* **EXTRACT PROVIDED**:
[Start]

Rational Exponential Integrals

Updated 8 January 2026

Rational exponential integrals are defined as integrals in which the kernel consists of an exponential function composed with a rational power multiplied by a rational function.
Their closed-form representations using generalized hypergeometric functions allow for precise asymptotic analysis and reductions to elementary cases under specific parameter conditions.
Recent advances employ these integrals in rational approximation frameworks, aiding developments in analytic number theory, special functions, and mathematical physics.

A rational exponential integral, in the most general sense, is any integral in which the kernel involves the exponential function composed with a rational power of the variable, multiplied by a rational function or, more specifically, a power function with rational exponent. This class encompasses proper generalizations of the classical exponential integral function and includes nearly all “non-elementary integrals” involving $e^{\lambda x^\beta}$ and $x^{-\alpha}$ as special or degenerate cases. Their closed forms, analytic structure, reduction to elementary or special functions, and role in explicit rational approximation are central in recent advances in both special function theory and transcendental number theory.

[End]

* **REQUEST 1**:
Answer these from the page on rational exponential integrals:
(a) On what date was the page updated?
(b) What functions are used for the closed-form representations of these integrals?
(c) In the most general sense, what is the exponential function composed with in the kernel?
* **REQUEST 2**:
Transcribe the part of the page on rational exponential integrals between "Updated 8 January" and "specific parameter conditions.", inclusive.
The material that comes next stands apart from the text about rational exponential integrals.

* **STORED DATA**:
[Start]

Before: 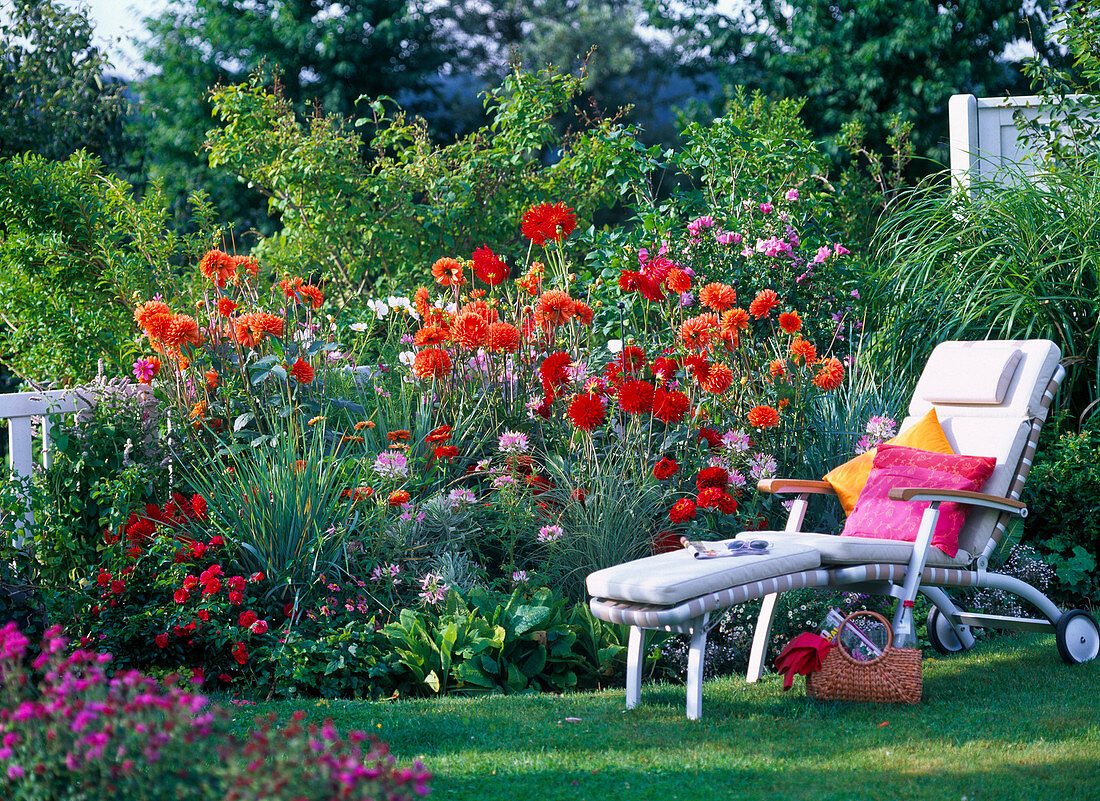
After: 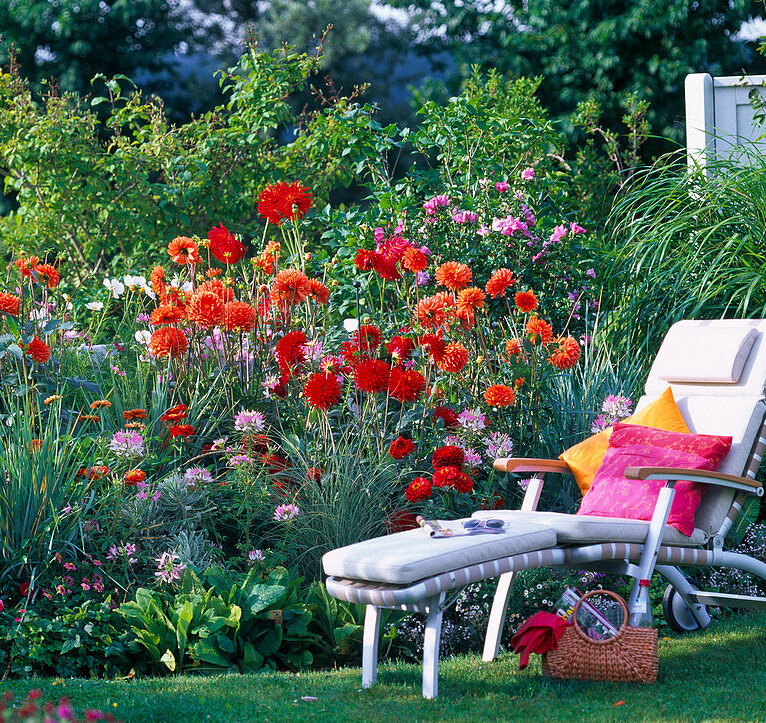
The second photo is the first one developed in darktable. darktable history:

[End]

* **WORKED ANSWER 1**:
(a) 8 January 2026
(b) Generalized hypergeometric functions
(c) A rational power of the variable

* **WORKED ANSWER 2**:
Updated 8 January 2026

Rational exponential integrals are defined as integrals in which the kernel consists of an exponential function composed with a rational power multiplied by a rational function.
Their closed-form representations using generalized hypergeometric functions allow for precise asymptotic analysis and reductions to elementary cases under specific parameter conditions.